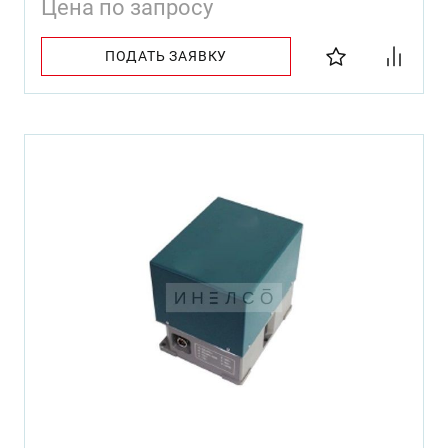
Цена по запросу
ПОДАТЬ ЗАЯВКУ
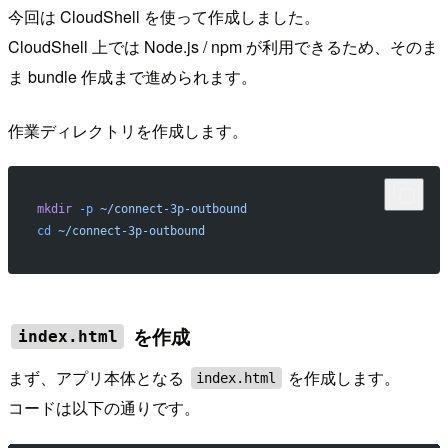
今回は CloudShell を使って作成しました。
CloudShell 上では Node.js / npm が利用できるため、そのま
ま bundle 作成まで進められます。
作業ディレクトリを作成します。
mkdir
 -p
 ~/connect-3p-outbound
cd
 ~/connect-3p-outbound
を作成
index.html
まず、アプリ本体となる
を作成します。
index.html
コードは以下の通りです。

→ DIRECTIVE: From the material above, copy each line that includes the word "CloudShell".

→ SOLUTION TO THE EXERCISE:
今回は CloudShell を使って作成しました。
CloudShell 上では Node.js / npm が利用できるため、そのま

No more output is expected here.